Dzisiaj, 16 lutego 2024 r., zmarł Aleksiej Nawalny. Za jego śmierć politycznie odpowiada oczywiście
Putin, niezależnie od tego, czy wydał dzisiaj rozkaz zamordowania opozycjonisty. Politolodzy pytani, czy śmierć Nawalnego wpłynie na nastroje polityczne tuż przed wyborami, na ogół mają wątpliwości. Opozycja demokratyczna, którą prezentował, nie ma szerokiego poparcia społecznego, dotychczasowe zabójstwa polityków - Siergieja Juszenkowa, Galiny Starowojtowej, Borisa Niemcowa - nie wpłynęły na sytuację władz, hasła typu "demokracja", "walka z korupcją" nie budzą obecnie namiętności. Przy ogromnych nakładach finansowych na wojnę korupcja nikogo nie dziwi, a demokracja kojarzy się z biedą i rozpadem kraju lat 90-tych. Hołd Nawalnemu składa prozachodnia rosyjska opozycja w kraju i za granicą. Szansa, że będzie to kropla przelewająca czarę niezadowolenia jest niewielka. W Rosji władza cieszy się poparciem, gdyż dla wielu ludzi wojna oznacza niespodziewane źródło pieniędzy, wzrost poczucia godności, poczucie uczestniczenia w wielkiej sprawie. Po powrocie z Ukrainy grupa Wagnerowców w ciągu paru dni wydała 3 mln rubli (ok. $1,5 tys) na wódkę i dziwki, zakała rodziny, były więzień teraz np. funduje rodzicom wczasy w drogim kurorcie i wygłasza prelekcje patriotyczne. Liczni Rosjanie nic nie stracili, bo nie mieli czego tracić, przeciwnie, łatwiej teraz o pracę, pensje są wyższe. Życie ludzkie nigdy nie było tu cenione, kraj zyskał nowe terytoria. Przeciwnicy Putina mają mu za złe przeciągającą się wojnę, sankcje, inflację, zagrożenie dronami, zbyt nachalną propagandę, ale nie są to kwestie mobilizujące ludzi do walki z władzą. Opozycja musi postawić na inne emocje.

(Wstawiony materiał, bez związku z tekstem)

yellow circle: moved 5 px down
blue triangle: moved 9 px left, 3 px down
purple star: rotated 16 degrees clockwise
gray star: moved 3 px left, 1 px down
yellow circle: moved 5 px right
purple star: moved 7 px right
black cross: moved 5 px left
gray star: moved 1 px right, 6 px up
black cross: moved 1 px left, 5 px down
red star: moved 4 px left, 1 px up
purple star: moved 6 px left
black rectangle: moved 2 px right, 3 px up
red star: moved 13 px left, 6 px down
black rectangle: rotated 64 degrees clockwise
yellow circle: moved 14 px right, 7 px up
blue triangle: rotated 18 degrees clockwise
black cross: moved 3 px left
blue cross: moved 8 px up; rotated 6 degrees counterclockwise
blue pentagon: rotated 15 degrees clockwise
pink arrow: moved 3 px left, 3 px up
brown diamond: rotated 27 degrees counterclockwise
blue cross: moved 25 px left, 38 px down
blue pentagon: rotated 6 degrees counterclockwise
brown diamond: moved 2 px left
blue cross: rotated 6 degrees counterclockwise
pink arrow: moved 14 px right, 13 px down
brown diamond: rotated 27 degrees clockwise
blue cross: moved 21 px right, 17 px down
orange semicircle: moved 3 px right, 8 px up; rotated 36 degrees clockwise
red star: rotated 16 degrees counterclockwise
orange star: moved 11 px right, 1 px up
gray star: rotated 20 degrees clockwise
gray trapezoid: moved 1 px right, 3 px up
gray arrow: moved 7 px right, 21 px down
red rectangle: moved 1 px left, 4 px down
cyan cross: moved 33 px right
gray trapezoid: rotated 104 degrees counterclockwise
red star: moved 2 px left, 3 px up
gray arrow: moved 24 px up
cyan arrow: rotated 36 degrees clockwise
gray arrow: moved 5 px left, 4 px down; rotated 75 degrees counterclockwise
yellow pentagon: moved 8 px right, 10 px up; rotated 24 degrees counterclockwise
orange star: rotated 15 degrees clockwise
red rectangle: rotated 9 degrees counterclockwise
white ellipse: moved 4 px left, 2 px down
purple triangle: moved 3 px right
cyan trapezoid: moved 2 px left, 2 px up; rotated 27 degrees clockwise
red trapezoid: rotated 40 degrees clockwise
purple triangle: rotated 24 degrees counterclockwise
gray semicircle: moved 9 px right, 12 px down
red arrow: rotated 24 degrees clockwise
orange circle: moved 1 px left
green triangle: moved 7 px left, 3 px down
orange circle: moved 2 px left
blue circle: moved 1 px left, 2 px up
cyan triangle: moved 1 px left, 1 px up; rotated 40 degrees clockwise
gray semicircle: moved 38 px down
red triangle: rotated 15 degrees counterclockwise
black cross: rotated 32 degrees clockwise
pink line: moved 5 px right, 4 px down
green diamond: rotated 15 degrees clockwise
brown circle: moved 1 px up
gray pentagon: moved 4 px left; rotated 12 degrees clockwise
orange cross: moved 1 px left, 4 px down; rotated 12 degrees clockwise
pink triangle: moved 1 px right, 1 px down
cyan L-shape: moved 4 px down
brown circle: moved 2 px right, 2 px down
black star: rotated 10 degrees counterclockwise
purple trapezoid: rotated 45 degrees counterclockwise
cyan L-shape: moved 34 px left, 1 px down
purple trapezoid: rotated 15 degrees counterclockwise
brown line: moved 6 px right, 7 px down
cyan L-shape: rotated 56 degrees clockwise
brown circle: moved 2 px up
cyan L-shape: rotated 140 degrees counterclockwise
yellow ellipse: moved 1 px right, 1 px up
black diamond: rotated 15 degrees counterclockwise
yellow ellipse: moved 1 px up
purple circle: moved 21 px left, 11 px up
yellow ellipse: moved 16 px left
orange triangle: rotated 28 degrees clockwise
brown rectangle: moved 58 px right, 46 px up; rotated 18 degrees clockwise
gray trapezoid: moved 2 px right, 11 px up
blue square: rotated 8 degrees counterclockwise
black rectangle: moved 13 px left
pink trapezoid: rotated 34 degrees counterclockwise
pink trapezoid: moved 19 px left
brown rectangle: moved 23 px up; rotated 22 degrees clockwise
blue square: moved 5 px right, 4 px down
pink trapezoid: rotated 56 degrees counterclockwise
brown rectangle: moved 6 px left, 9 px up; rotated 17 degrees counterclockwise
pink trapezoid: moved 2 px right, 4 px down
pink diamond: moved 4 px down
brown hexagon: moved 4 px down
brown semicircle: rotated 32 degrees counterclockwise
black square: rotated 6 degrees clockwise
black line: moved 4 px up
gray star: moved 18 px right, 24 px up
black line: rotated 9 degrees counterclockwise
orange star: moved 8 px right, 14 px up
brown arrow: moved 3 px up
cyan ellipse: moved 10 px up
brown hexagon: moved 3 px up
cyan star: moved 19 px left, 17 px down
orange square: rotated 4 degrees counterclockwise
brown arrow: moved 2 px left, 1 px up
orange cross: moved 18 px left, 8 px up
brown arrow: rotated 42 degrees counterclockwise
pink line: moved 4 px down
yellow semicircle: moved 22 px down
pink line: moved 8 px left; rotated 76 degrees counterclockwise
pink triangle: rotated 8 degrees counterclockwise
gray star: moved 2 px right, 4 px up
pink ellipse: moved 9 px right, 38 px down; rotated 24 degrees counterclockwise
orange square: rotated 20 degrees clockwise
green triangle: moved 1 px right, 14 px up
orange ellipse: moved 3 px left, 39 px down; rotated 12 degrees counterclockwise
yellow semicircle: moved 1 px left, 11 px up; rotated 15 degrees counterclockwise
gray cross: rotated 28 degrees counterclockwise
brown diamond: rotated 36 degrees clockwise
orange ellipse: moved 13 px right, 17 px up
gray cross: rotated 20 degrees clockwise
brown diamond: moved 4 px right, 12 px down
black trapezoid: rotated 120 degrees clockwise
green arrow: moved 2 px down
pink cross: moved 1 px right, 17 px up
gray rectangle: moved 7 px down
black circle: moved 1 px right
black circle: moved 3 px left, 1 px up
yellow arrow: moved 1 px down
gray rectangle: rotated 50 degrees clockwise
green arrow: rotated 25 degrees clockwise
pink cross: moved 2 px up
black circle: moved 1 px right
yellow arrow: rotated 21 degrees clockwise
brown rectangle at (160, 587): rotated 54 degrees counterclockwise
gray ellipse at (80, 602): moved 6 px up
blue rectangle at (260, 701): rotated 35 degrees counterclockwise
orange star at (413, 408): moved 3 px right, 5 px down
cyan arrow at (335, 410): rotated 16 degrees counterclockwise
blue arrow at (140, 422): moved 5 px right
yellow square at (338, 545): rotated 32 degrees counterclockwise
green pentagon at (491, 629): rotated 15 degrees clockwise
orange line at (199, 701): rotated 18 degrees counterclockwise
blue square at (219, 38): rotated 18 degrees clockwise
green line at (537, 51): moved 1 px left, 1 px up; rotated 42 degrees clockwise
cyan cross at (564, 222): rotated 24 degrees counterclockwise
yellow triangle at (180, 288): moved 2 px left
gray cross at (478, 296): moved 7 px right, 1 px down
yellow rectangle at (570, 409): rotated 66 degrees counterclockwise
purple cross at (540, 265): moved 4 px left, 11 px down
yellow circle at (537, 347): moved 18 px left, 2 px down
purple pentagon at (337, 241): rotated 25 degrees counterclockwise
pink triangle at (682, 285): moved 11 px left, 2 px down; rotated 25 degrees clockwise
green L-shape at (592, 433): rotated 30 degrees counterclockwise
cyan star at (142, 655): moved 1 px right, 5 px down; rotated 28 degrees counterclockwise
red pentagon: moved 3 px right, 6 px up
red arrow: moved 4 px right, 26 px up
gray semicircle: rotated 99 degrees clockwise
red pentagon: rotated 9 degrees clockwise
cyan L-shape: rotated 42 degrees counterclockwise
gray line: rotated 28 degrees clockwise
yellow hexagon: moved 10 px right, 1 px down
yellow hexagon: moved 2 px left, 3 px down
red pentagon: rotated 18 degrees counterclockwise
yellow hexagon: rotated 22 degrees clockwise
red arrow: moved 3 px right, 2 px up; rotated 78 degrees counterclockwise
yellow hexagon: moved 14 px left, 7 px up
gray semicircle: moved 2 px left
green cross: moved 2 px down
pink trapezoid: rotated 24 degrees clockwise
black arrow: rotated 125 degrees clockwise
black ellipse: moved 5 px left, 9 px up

Zacharowa uzasadnia, że dla Rosji w obecnej chwili śmierć Nawalnego to tylko kłopot. Propaganda rządowa wręcz sugeruje, że Nawalnego zabili...Amerykanie, bo chcą odwrócić uwagę społeczną od zdobycia przez Rosję Awdijewki, kłopotów Zełenskiego i problemów z migracją.